Email threading analysis is an extremely effective tool to reduce the volume of data that needs to be examined. Due to the nature of email threading, teams can achieve both significant increases in efficiency and quality. Combined with some workflow improvements, impressive results can be obtained.
Think about how people generally create document review sets. They assign material by custodians to coding/review staff. The problem with this approach is that email chains may be broken when documents sets are arbitrarily created in sets of “X Number” of documents. Reviewers only get a partial story, since all relevant information is not included in their review set. Reviewers can’t possibly understand complex chains of communications if they only have access to parts of the whole. Organizing data by complete conversation, combined with the ability to read only the “inclusive” or most rich email entries, can dramatically reduce the total documents that must be reviewed.
What is an Inclusive Email?
In structured analytics, there are two types of email messages:
- Inclusive – Defined as an email that contains unique content not included in any other email and therefore, MUST be reviewed. For example, emails with no replies or forwards are by definition inclusive as is the last email in a thread.

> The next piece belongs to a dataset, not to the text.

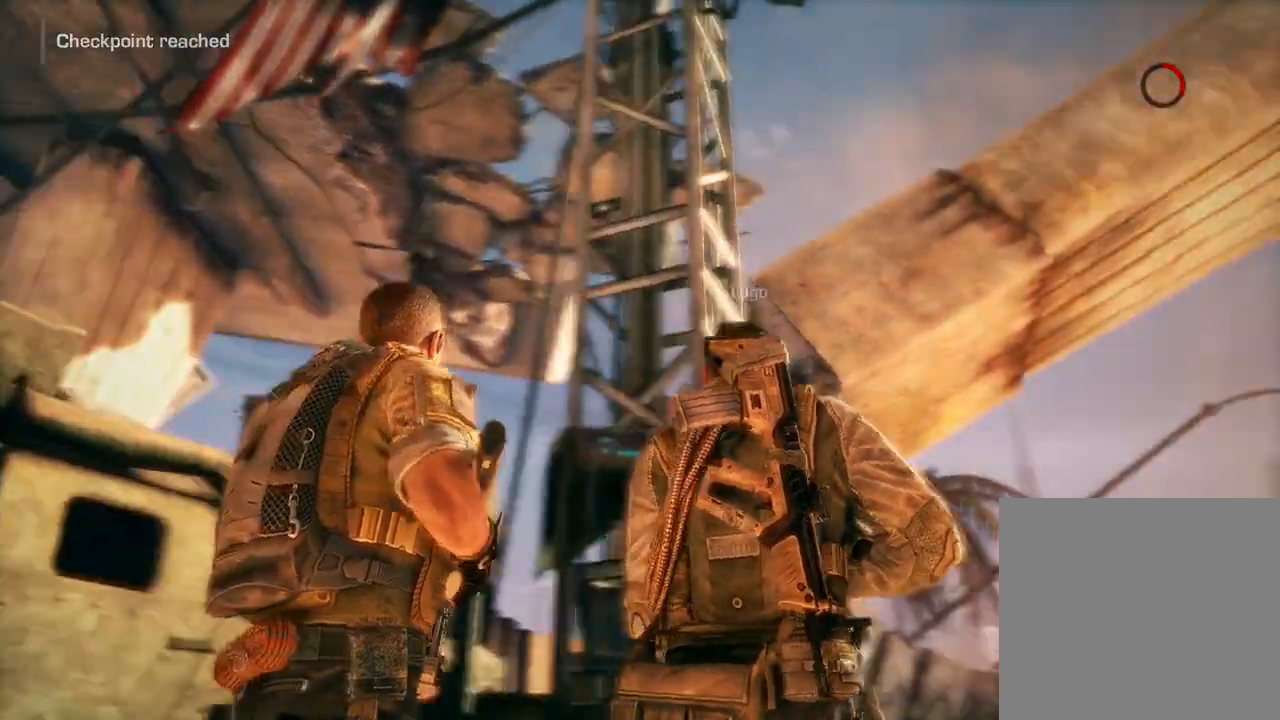
{"buttons": [], "left_stick": "center", "right_stick": "center", "events": [[333, "right_stick", "center"]]}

- Non-Inclusive – Any email whose text and attachments are fully contained in another (inclusive) email. (see footnote 1 for a complete description of email inclusions)
Focusing staff review on only the inclusive emails and removing duplicates will dramatically shorten the review process without any loss in accuracy. The role of the email threading analytics engine is to derive the email threads and determine which subset of each conversation constitutes the minimal inclusive set. Inclusiveness analysis ensures that even the smallest changes in content will not be missed by reviewers.
Using Email Threading Analytics Improves Document Review Results
Email threading assessment during an ECA process increases awareness of the content of the document corpus by:
- Understanding the scope your case more quickly since it allows you to focus in on entire conversations rather than just snippets. This can be used to improve search term selection, prioritize custodians and concept cluster choices earlier in the process.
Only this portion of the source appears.